When Jim Morrison died at age 27 in 1971, no one could have predicted that the Doors would provide the soundtrack to several generations of rock and roll fans. In four short years, the Doors produced a catalog of enduring albums and indelible hit singles. They rose from obscurity to achieve an unparalleled level of reverence. In honor of the Doors 40th anniversary, the Rock and Roll Hall of Fame and Museum will present Break on Through: The Lasting Legacy of the Doors. The exhibit opens May 25, 2007.
Formed in Los Angeles in 1966, the Doors made their recorded debut in the midst of the psychedelic groundswell that was rising on the West Coast. Unlike their contemporaries, the Doors often explored the darker realms of blues, jazz, Eastern music and literature. Their breakthrough hit, “Light My Fire,” may have appeared to be a simple hippie-esque catchphrase, but a hypnotic rhythm and a sinister vocal propelled it. Through their steadfast vision and the undeniable charisma of Jim Morrison, the Doors practically became a counterpoint to the prevailing counterculture. No other American group of that era simultaneously established and maintained musical credibility and achieved so much popular success.
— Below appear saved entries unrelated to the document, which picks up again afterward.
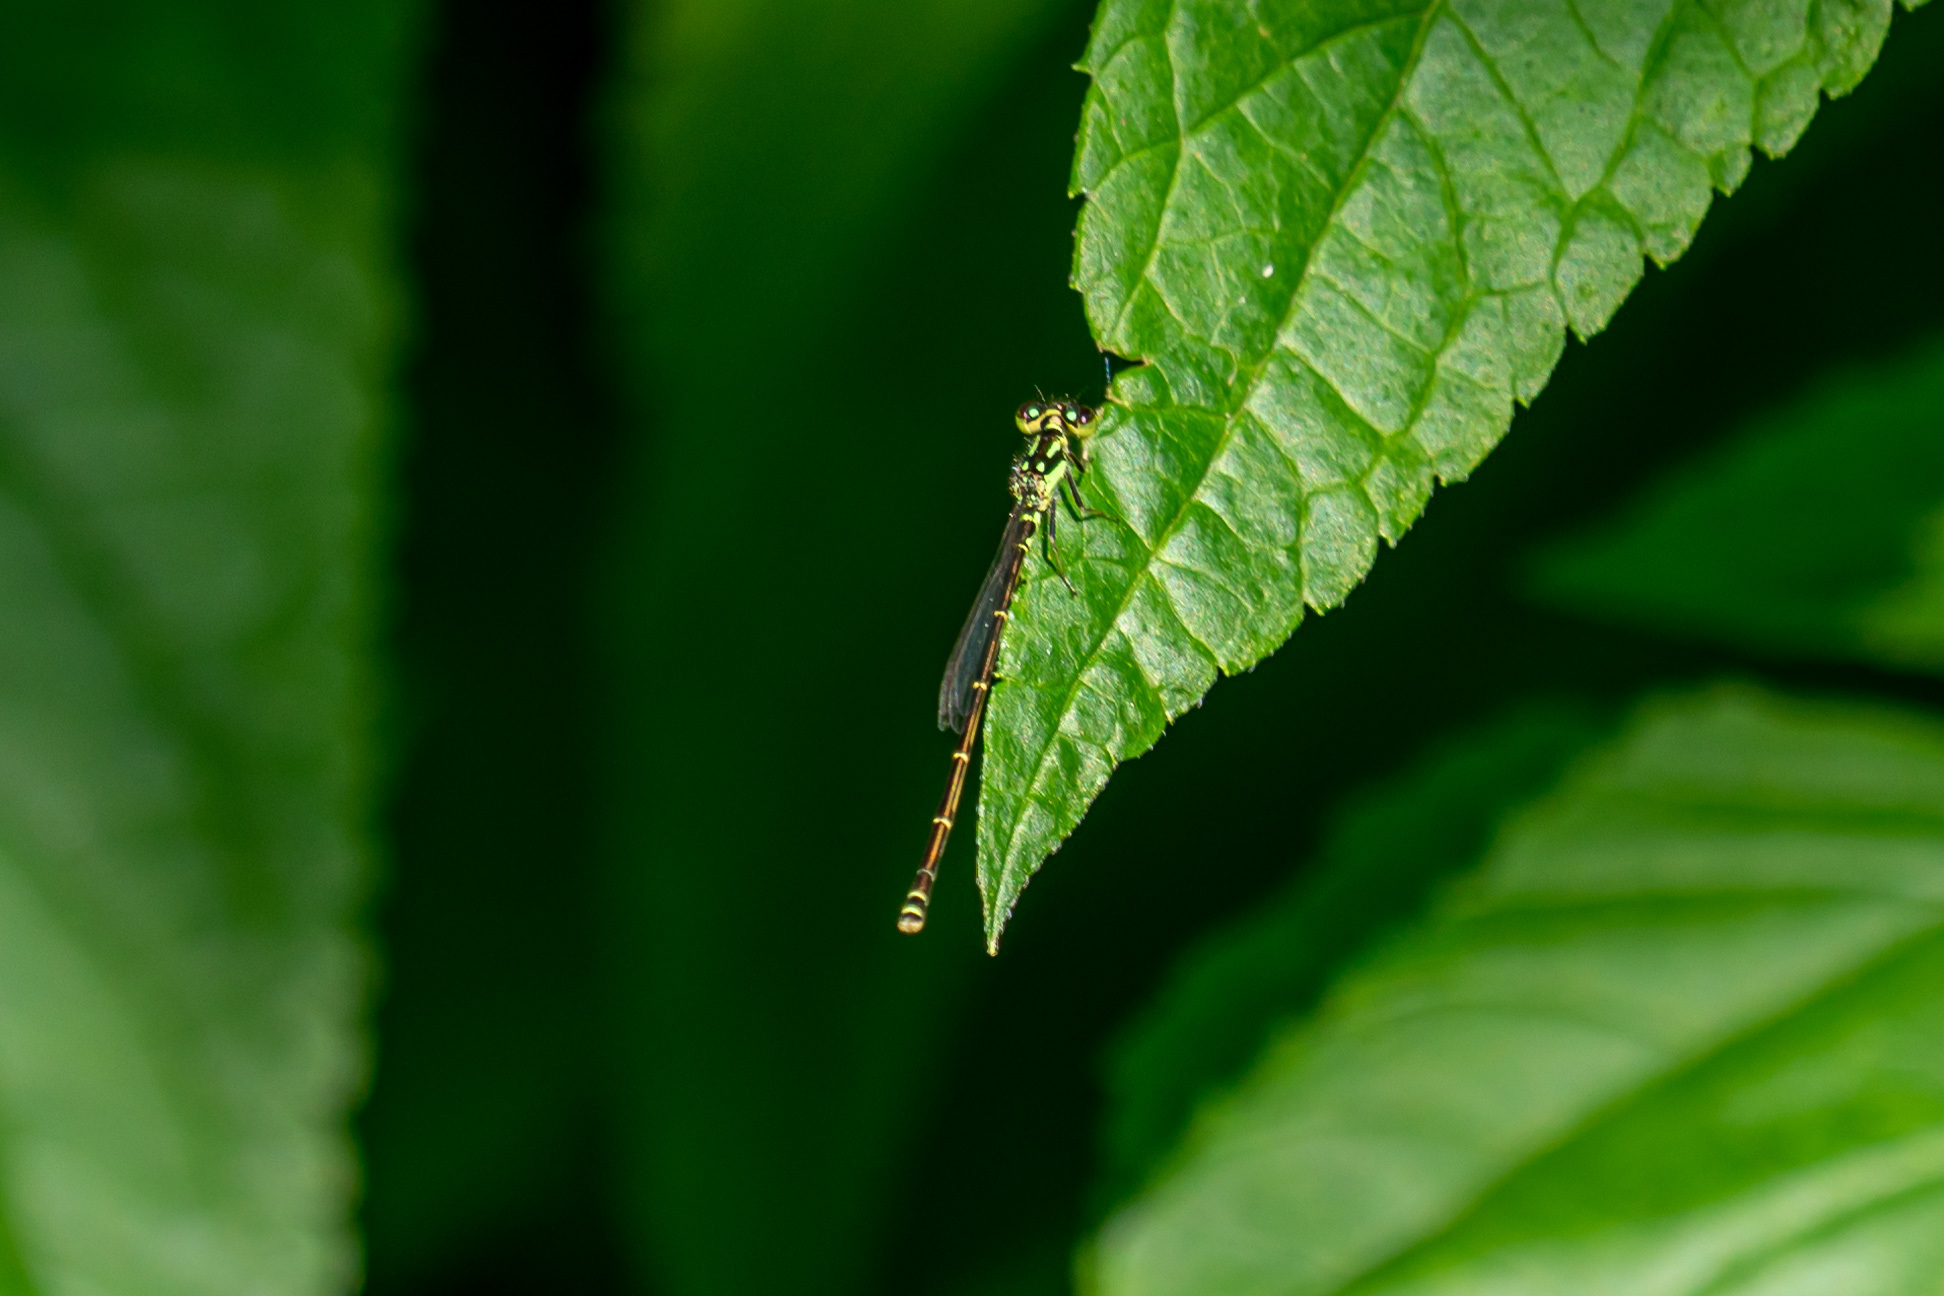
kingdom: Animalia
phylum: Arthropoda
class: Insecta
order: Odonata
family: Coenagrionidae
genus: Ischnura
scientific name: Ischnura posita
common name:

The exhibit provides a career overview and an examination of the unmatched durability of the Doors. Produced with the full blessing and cooperation of the Doors, artifacts from this exhibit have been provided by Ray Manzarek, John Densmore, Robby Krieger, the estate of Jim Morrison, the Doors Music Co. and several collectors. The exhibit features instruments, rare manuscripts, production notes, audio, video and photography.